In my practice, I see families who are caring for a loved one who has dementia. This column will explore the basic phases of dementia, the stresses that caregivers go through and how to lower those stresses.
First, here are some facts.
People over the age of 85 are the fastest growing segment of our population. More than 65 million people provided care to a chronically ill, disabled or aged family member or friend in the last year.
In the United States, 6.5 million people are currently diagnosed with Alzheimer’s disease or a relative disorder. The average course of disease is eight years but can range from three to 20 years.
Dementia has three stages: early, middle and late.
In the early stages, the patient will experience forgetfulness, become socially awkward and can become lost in familiar settings. During this stage, the family can usually make up for these deficiencies.
In the middle stages, however, the patient experiences confusion and disorientation, could have speech problems and will most likely need assistance with their activities of daily living.
In the end stages, the patient becomes completely dependent on others.
In most cases, patients live at home and their family members care for them. Usually, there is only one caregiver involved. Many times the caregiver is a spouse or a child. In addition, most caregivers are over the age of 50.

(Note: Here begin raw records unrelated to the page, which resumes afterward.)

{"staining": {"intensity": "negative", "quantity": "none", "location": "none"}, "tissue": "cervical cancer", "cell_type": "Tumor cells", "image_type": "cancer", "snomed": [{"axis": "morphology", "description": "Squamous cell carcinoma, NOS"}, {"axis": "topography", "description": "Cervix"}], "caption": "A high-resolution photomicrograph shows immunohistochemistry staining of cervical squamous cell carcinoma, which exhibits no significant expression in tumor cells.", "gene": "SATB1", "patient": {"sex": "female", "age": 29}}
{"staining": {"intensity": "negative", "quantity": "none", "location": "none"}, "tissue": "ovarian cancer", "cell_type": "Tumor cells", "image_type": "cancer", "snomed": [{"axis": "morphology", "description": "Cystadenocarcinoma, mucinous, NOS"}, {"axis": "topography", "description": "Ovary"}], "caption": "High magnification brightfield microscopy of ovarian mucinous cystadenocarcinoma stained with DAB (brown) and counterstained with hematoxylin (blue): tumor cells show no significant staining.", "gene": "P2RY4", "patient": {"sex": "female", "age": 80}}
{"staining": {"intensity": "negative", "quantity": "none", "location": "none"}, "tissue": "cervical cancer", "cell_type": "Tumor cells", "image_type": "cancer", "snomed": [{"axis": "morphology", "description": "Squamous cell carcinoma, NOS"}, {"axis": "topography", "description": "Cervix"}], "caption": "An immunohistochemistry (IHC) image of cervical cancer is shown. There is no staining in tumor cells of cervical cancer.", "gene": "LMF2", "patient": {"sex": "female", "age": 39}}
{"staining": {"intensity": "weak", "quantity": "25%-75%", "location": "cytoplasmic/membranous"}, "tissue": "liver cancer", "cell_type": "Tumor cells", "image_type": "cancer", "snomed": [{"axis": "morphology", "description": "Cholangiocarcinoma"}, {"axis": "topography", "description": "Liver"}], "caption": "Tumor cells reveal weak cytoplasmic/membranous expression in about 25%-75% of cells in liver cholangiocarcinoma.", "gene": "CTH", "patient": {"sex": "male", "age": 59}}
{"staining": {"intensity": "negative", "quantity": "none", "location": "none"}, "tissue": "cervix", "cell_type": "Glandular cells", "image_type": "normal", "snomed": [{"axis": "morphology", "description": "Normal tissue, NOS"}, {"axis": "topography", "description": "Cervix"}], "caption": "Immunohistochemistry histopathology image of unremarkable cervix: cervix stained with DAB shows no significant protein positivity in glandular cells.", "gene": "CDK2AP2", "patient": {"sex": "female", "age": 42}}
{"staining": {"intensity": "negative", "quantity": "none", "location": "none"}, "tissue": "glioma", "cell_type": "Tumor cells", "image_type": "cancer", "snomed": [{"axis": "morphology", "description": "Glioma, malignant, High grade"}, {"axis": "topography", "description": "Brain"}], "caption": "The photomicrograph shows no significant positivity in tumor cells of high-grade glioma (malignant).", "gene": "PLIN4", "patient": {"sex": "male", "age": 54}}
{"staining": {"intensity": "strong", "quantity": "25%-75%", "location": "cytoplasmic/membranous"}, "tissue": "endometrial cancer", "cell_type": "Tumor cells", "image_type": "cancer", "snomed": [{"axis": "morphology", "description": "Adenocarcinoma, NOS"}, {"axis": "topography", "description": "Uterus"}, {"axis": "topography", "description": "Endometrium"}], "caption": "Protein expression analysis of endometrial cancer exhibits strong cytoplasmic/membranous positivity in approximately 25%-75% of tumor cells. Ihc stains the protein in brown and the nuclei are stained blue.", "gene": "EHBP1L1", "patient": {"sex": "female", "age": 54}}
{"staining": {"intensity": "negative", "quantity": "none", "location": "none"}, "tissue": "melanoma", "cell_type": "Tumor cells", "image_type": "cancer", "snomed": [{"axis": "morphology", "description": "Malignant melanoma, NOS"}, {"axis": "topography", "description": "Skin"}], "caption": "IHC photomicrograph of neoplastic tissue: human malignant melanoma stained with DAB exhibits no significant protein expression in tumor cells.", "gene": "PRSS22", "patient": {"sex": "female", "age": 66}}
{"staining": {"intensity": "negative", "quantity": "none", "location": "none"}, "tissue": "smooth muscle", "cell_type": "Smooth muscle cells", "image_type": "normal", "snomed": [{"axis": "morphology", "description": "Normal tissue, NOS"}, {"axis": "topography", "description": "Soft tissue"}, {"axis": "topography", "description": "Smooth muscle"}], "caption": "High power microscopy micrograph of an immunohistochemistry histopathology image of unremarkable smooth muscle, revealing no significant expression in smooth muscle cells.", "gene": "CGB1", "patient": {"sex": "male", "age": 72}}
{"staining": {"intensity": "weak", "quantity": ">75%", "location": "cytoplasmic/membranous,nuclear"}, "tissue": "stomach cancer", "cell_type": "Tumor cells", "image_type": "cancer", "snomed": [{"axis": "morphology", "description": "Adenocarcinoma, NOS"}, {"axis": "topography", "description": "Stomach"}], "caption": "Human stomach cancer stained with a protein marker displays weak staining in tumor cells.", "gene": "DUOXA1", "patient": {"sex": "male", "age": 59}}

Being a caregiver is extremely stressful. It is so stressful, in fact, that the healthy spouse dies before the spouse with dementia more than half of the time. The caregiver frequently experiences depression, anxiety, anger and poor health (from stress and self-neglect).
There are severe financial effects on the caregiver. Many become concerned with having enough funds to pay for their own age-related needs and use substantial resources to provide care.
According to the long-term care insurance industry, policy holders with dementia average 18 to 24 months of care at home before they enter a nursing home. Caregivers miss an average of 17 workdays per year because of caregiver duties. About a third of caregivers reduce their work hours or report being less effective at work.
A good part of the stress that caregiving creates includes the lack of control and predictability of the person who needs care, a loss of outlets for frustration or sources of support, a perception that things are getting worse and having feelings of not having what is necessary to meet the next obstacle.
Currently, there is no cure for dementia-related illness. There is no way to completely remove the stress that a caregiver experiences. However, there are ways to lessen it. Here are a few tips:
- Educate the caregiver about the causes, symptoms and treatment of memory problems and dementia.
- Create a support system for the caregiver that gives lots of praise and reinforcement.
- Include in the support system a way for caregivers to have an outlet for their frustrations.
- Encourage the caregiver to use outside support systems (geriatric care managers, social workers, private-duty association and others) so that the caregiver can have a break and, if the caregiver wants, make a transition from caregiving to advocacy.
- Give the caregiver the tools to implement these strategies.
Some of the greatest stresses in dementia care results from the caregiver being unable to have access to the sick person’s resources to pay for care and the ability to direct healthcare workers to provide the additional care the caregiver knows the sick person would have wanted. The way to do this is to insure all your loved ones have adequate directives and powers of attorney in place.